More broadly – and worryingly – many Democratic presidential candidates threaten to blackmail Israel with military aid. And most Democrats refused even to read Trump’s “Deal of the Century” thoughtfully, to see if it offered anything positive.
CURRENTLY, ISRAEL risks going from being a popular punching bag for some, to the progressive’s universal, defining, virtue-signalling punch line. It happened on the European Left – it could happen in America too.
Responding aggressively won’t work because too many Democrats protect their left flank like Republicans protecting their president. AIPAC’s recent warning that: “The radicals in the Democratic Party are pushing their antisemitic and anti-Israel policies down the throats of the American people” backfired. Predictably, AIPAC backpedaled, apologizing for telling the truth about the few “radicals” – who aren’t the majority.
And beware, celebrating Israel’s tastiest cherry tomatoes, greatest inventions or latest billion-dollar-exits may please the convention center crowd but won’t still the doubters or sway the uncommitted.
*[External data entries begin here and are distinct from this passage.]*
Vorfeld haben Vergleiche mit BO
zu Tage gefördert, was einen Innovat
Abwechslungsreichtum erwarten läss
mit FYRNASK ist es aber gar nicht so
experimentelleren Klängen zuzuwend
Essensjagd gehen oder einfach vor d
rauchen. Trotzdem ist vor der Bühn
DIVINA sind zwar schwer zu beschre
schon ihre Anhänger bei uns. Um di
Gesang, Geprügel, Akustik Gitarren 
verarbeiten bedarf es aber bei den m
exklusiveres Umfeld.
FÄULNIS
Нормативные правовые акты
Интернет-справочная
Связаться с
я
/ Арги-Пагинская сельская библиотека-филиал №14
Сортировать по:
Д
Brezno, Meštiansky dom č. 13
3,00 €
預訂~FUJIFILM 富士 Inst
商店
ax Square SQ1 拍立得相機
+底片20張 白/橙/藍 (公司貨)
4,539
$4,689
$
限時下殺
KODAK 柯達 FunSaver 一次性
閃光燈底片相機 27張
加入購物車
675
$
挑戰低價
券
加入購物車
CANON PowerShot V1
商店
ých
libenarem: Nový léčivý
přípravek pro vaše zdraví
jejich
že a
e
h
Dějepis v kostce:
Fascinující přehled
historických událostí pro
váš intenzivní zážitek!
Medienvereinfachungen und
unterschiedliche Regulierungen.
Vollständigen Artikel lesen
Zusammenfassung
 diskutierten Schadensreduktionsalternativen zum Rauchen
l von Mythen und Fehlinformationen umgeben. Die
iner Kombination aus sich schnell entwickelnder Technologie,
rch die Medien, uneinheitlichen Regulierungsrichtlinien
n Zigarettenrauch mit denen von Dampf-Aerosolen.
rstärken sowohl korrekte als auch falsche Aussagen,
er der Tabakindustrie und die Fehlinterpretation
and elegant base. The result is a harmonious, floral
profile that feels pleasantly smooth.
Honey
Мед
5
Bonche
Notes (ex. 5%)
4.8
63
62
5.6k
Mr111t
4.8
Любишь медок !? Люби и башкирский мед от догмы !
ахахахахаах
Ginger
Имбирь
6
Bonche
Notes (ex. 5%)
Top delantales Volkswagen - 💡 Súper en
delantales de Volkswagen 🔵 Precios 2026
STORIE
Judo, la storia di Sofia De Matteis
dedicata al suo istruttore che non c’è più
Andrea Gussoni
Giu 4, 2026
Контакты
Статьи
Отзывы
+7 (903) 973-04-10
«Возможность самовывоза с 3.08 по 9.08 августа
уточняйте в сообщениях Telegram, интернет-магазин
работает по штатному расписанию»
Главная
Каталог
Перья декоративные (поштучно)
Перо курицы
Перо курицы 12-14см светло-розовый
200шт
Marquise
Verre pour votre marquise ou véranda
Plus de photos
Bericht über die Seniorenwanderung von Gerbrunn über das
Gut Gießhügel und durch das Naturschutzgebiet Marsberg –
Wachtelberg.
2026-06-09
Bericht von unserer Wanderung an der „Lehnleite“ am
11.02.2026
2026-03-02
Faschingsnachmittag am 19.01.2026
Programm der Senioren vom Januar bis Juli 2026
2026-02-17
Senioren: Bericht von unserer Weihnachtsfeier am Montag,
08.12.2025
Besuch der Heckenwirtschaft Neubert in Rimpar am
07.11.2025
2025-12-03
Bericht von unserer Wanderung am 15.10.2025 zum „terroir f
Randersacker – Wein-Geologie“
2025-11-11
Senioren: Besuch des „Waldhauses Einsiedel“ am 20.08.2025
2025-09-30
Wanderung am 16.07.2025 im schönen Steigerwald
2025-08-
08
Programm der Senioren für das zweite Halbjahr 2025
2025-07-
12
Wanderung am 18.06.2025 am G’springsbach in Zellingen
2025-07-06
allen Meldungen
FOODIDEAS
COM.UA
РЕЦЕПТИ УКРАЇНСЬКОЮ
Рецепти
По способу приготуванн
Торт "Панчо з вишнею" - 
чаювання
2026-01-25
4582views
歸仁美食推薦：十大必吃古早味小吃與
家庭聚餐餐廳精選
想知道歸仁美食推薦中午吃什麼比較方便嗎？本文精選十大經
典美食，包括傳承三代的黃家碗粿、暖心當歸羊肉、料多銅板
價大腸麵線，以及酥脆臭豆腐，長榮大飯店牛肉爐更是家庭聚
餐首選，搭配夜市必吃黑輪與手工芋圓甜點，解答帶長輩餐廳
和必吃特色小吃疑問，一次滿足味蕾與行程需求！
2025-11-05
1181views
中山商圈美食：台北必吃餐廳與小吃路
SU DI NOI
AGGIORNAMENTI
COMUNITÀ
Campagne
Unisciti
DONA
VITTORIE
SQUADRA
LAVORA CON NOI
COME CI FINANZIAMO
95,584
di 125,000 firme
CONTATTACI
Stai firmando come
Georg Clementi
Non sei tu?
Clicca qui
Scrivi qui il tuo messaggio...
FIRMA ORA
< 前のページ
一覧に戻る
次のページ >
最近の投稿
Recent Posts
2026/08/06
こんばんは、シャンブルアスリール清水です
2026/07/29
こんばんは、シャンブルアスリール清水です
Winning this critical power struggle requires winning the battle of ideas. AIPAC must double down, teaching about Zionism and why the Jews deserve a state, and about Israeli history and why Israel deserves a break. But, as with the universities, first, spearhead the broader American debate advocating liberal – not Trumpian – nationalism, regardless of where you stand politically; and spreading the values of those who choose unity – especially bipartisanship, civility, consensus, and compromise.
In Why Nationalism, a founder of Peace Now, Yuli Tamir, justifies nationalism from the Left, saying only the nation-state can create the kind of “cross-class coalitions” necessary “to promote a more just social order.” Similarly, in The Atlantic, Harvard political philosopher Danielle Allen recently echoed George Washington’s call to “choose unity,” as a “moral” stance to resist “bullying… tyranny… and gridlock”:  An “unswerving insistence on unity – induces citizens to seek out ways of adapting their purposes so as to get something done,” Allen explained. “Because if unity is not negotiable, then there is no other choice.”
Indeed, a commitment to unity – among Jews, among Americans, between Americans and Israelis, moderates, centers, anchors us. Without that self-discipline, we will continue indulging our anger. So just as during the Cold War and the War on Terror, uniting behind Israel reinforced America’s national security, during this intensifying domestic civil war, uniting behind Israel expresses the liberal nationalism essential for America’s national soul.
The writer is the author of The Zionist Ideas, an update and expansion of Arthur Hertzberg’s classic anthology, The Zionist Idea, and a 2019 National Jewish Book Award finalist. A distinguished scholar of North American history at McGill University, he is the author of 10  books on American history, including The Age of Clinton: America in the 1990s.